Feldhoff R C, Karinch A M, Kimball S R, Jefferson L S
Department of Biochemistry, School of Medicine, University of Louisville, KY 40292.
Prep Biochem. 1993 Aug;23(3):363-74. doi: 10.1080/10826069308544562.

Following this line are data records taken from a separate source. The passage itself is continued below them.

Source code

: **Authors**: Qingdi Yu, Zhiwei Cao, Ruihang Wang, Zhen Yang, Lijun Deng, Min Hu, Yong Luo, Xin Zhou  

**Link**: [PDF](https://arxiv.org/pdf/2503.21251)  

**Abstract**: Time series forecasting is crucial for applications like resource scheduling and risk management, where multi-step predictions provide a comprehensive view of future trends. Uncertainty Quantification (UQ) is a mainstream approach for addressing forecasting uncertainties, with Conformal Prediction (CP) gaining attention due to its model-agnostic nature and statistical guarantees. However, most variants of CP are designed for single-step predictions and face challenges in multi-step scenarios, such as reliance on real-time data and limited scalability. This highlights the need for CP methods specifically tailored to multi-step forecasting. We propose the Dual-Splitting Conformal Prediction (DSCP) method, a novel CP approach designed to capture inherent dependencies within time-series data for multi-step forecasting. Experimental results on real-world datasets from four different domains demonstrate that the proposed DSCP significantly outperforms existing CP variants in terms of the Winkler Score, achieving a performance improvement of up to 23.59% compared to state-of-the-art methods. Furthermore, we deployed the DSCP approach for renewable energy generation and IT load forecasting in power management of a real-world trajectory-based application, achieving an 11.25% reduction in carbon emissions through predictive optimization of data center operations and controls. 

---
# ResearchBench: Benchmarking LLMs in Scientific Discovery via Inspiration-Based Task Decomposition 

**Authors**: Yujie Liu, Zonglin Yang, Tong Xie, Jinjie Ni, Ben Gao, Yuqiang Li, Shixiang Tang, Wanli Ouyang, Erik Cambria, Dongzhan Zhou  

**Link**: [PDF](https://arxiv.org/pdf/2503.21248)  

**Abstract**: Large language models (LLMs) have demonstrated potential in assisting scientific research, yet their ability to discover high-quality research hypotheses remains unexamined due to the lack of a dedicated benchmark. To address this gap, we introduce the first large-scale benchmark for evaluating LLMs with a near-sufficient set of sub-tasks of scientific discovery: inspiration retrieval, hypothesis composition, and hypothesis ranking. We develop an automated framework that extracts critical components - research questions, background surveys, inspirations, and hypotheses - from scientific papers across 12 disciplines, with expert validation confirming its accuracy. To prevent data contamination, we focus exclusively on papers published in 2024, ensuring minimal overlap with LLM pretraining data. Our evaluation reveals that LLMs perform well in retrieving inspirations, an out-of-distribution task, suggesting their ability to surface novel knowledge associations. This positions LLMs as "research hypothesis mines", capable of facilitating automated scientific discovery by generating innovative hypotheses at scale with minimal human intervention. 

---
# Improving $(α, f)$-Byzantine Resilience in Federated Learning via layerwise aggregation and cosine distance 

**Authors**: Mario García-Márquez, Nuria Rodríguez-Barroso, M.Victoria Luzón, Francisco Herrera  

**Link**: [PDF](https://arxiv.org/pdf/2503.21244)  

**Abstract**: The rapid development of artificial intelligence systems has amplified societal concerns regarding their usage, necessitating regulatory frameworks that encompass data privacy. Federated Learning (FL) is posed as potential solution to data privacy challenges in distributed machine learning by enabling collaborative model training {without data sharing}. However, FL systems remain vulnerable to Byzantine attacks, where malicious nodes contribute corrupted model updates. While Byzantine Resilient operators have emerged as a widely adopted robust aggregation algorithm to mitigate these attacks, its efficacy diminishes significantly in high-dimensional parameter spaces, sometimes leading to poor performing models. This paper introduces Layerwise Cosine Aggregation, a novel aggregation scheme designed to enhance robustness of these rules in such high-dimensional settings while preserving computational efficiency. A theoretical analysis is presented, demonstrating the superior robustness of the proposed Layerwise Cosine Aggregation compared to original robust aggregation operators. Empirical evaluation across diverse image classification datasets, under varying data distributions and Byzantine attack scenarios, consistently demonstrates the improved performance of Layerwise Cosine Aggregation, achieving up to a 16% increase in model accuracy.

Eukaryotic initiation factors 2 and 2B (eIF-2; eIF-2B) are components of the rate-limiting step in the initiation of eukaryotic protein synthesis and are involved in the regulation of this process. When the alpha-subunit of eIF-2 is phosphorylated by an eIF-2 alpha kinase, the phosphorylated eIF-2 alpha (eIF-2 alpha(P)) binds tightly to eIF-2B and prevents the recycling of eIF-2.GDP to eIF-2.GTP which is required for sustained initiation of protein synthesis. The minute quantities of these proteins which are present in rat liver and muscle cytosol along with hundreds of other proteins has hindered purification efforts, as well as structure:function and regulatory studies. Therefore, procedures were developed for the simultaneous purification of eIF-2, eIF-2B and eIF-2 alpha kinase from kilogram quantities of fresh bovine liver. Briefly, the 0-45% ammonium sulfate precipitate of the 200,000 x g supernatant was solubilized and chromatographed on DEAE-cellulose, heparin-agarose, Mono Q, Mono S, and Superose columns. The availability of purified quantities of these factors will be useful for investigations of molecular mechanisms of action and antibody production.
真核生物起始因子2和2B(eIF-2;eIF-2B)是真核生物蛋白质合成起始限速步骤的组成部分,并参与该过程的调控。当eIF-2的α亚基被eIF-2α激酶磷酸化时,磷酸化的eIF-2α(eIF-2α(P))会紧密结合eIF-2B,并阻止eIF-2.GDP再循环为蛋白质合成持续起始所需的eIF-2.GTP。这些蛋白质在大鼠肝脏和肌肉细胞质中含量极少,且与数百种其他蛋白质共存,这阻碍了纯化工作以及结构功能和调控研究。因此,开发了从数千克新鲜牛肝中同时纯化eIF-2、eIF-2B和eIF-2α激酶的方法。简要来说,将200,000×g上清液的0-45%硫酸铵沉淀物溶解,并在DEAE-纤维素、肝素琼脂糖、Mono Q、Mono S和Superose柱上进行层析。获得这些纯化因子将有助于研究其分子作用机制和抗体生产。